Only standards could enable sector coupling in the sense of the energy transition, e.g. through uniform data requirements. If this succeeded, the vision of an "All Electric Society" could become reality through regeneratively generated energy.

The role of standardization in the implementation of the energy transition in Japan, the USA and Germany were discussed. Standards are the basis for the global energy transition by connecting sectors and creating uniform communication formats. The standardization organizations provide a common platform for sectors that previously worked separately from each other.

Actually, in my view this means: A smart and digitized distribution of energy that would enable us to combine the advantages and disadvantages of different energy sources to a sound mix of power supply, with the help of the international standardization community could become a source of energy or an extra energy savings plan in itself. The G7 could accompany this process and support the development of international standards.

In session 3 we witnessed a clear stance made by the panel on how important the experts are, who contribute their knowledge to standardization. Especially small and medium-sized enterprises are an important contributor to expertise needed in technical committees of standardization. However, there is an HR problem, financing is critical, we are lacking the expertise from small and medium-sized enterprises (SMEs) and, we have a challenge to find young engineers and experts worldwide and in our G 7 nations.

It was discussed how SME could be supported in their active participation in standardizations processes and how knowledge about standardization could be integrated into education and training of the experts of tomorrow, moderated by my colleague Gerhild Roth.

Pierre Bilodeau from the Standards Council of Canada presented best-practice examples from the Canadian standardizations organization (SCC) on how to better involve SMEs in standardizations work. We got a few outstanding examples how this could be accomplished. In order to make it easier for SME to access and use standards and to participate in standardization work, our ministry and DIN have jointly set up the Commission for SME (KOMMIT). Andreas Schumann presented the network platform, which is committed to the needs of SME in standardization. Lea Emmel presented "Next Generation DKE", a network for young experts in electrotechnical standardizations, as an example of the targeted approach to students and young professionals. A final example was presented by Sara Gobbi (ASTM International, USA). Many good approaches were shown here on how standards can already be integrated and promoted in higher education and teaching.

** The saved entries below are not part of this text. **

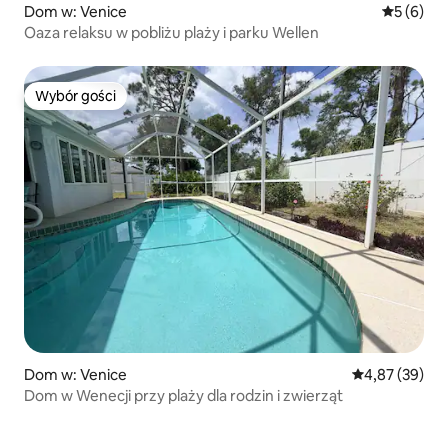
Dom w: Venice
Średnia oc
5 (6)
Oaza relaksu w pobliżu plaży i parku Wellen
Wybór gości
Wybór gości
Dom w: Venice
Średnia ocena:
4,87 (39)
Dom w Wenecji przy plaży dla rodzin i zwierząt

Allow me a personal observation I made when I participated in an ITU Youth Summit panel on standardization in Kigali/Ruanda this year. Among the more than 100 participants – all young professionals mainly from Africa – it was evident how much they understood the importance of standards in their countries. So, when looking to the new generation we could find and support experts there, already working for local start-ups, companies or branches of international corporations.

I am also glad we could get into interaction with our world-wide audience with the help of Slido. This gave both the on-site and online participants the opportunity to actively participate in the conference.

Dear ladies and gentlemen, this would then conclude our hybrid multi-stakeholder conference on “Standardization – a strategic instrument for climate action and the global digital energy transition” which took place as part of the activities of the Digital Minister’s Track under Germany’s G7 Presidency on the subject of standardization.

I certainly would on behalf of the German G 7 presidency of this year like to express my sincere thanks again to all participants for staying with us. Also, I would like to extend again my appreciation and thanks to all experts contributing, presenting and discussing the different topics we will talked about today. Last but not least, thank you to all supporting organizers who made this event possible.